Numerical simulation of sediment transport by thermohaline bottom currents
Ocean Sciences, Computational fluid dynamics
Research area
This project is focused on the study of the sediment transport and deposition mechanisms on the sea bottom.
In particular, it concerns the interaction between two types of currents flowing on the sea floor: turbidity (downslope) and contour (along slope) flows.
Turbidity flows are dense currents where mixtures of sediment and water travel downslope because they are denser than the surrounding water.

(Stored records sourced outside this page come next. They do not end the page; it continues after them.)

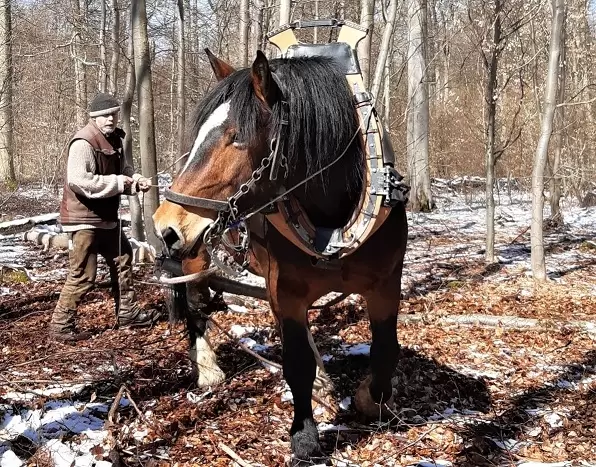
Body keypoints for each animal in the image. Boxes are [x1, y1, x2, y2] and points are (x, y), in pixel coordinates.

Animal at [151, 49, 408, 466]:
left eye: (238, 138)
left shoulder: (386, 285)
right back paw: (206, 367)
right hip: (194, 256)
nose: (166, 225)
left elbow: (386, 349)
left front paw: (371, 399)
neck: (332, 221)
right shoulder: (286, 292)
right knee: (196, 304)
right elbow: (297, 362)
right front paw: (304, 436)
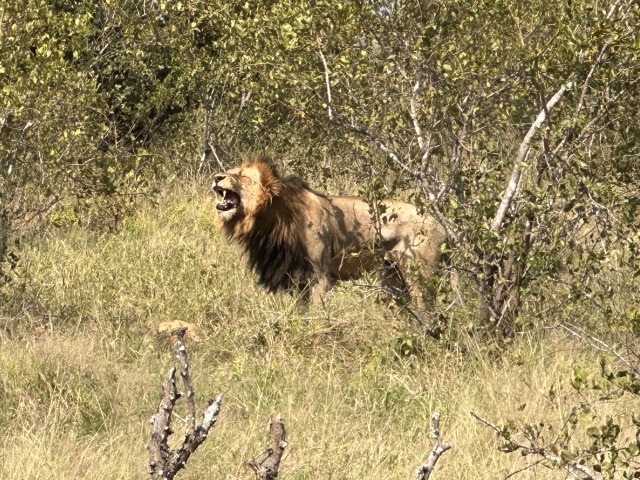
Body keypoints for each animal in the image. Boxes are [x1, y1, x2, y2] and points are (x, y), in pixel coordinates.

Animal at [212, 157, 448, 308]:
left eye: (241, 175)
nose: (216, 177)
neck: (271, 218)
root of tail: (440, 224)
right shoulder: (296, 274)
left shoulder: (319, 274)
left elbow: (318, 310)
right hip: (391, 274)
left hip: (418, 273)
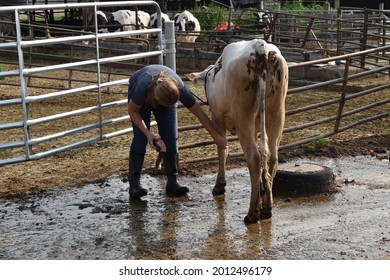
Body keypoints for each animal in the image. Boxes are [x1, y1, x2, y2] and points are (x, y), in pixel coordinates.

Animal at [186, 38, 290, 223]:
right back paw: (266, 206)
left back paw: (252, 212)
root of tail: (261, 48)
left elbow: (222, 149)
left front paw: (220, 185)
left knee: (254, 158)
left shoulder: (217, 119)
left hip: (244, 118)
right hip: (277, 114)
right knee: (271, 157)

The contour currents are driven by thermohaline density gradients and forced by the Coriolis effect to travel along the continental slope within the geostrophic oceanic currents.
Project goals
The aim of this study is to use numerical simulations to reproduce the effect of this interaction on the solid transport, in order to improve its comprehension.
Indeed, the processes described above are controlling critical deep-sea aspects including seafloor habitats, slope instability, microplastic distribution, hydrocarbon reservoirs.
Computational approach
The numerical approach is based on the Large eddy Simulations, so on the filtered Navier Stokes Equation, to which was added a salinity/sediment transport equation. To extend affordable case studies to higher Reynolds numbers, averaged approaches can be used. The URANS method reduces computational costs by averaging the Navier-Stokes equations over time, but at the expense of accuracy. A better compromise is LES, which directly resolves larger turbulent structures while modeling smaller dissipative scales. However, near-wall regions remain challenging, as resolving them requires DNS-level mesh resolution, making high-Re simulations computationally expensive. To address this, WF-LES combines LES with Wall Functions, which model near-wall turbulence effects without requiring fine mesh resolution. This method assumes that the first computational cell near the wall contains multiple eddies, allowing an averaged approach similar to RANS. Using Wall Functions significantly reduces computational costs while maintaining reasonable accuracy. In some cases, mesh resolution requirements can be reduced by an order of magnitude, from 10^7 to 10^6 cells. So the first step is to validate this approach and then study cases with Reynolds number next to the real scale phenomenon.
Image
Density fields, a confrontation between a fully resolved LES simulation (top) and two WF-LES (center and bottom).
Antonio Ammendola
University of Trieste; OGS
Antonio Ammendola is an environmental and civil engineer specializing in computational fluid dynamics, microclimatic monitoring, and numerical modeling. He holds a Master’s degree in Environmental Engineering from the University of Trieste and a Bachelor’s in Civil Engineering from the University of Reggio Calabria. Currently, he is a PhD candidate at the University of Trieste, researching sediment transport in thermoaline bottom currents. Previously, he worked as a research fellow at Politecnico di Milano, focusing on environmental monitoring of cultural heritage and CFD modeling of convective flows. He has also gained experience in energy efficiency analysis and hydraulic device testing. Antonio has organized academic workshops and holds certifications in workplace safety and English (C1). His technical skills include OpenFOAM, ANSYS Fluent and statistical analysis. His research interests cover computational and environmental fluid dynamics, with several publications in these fields.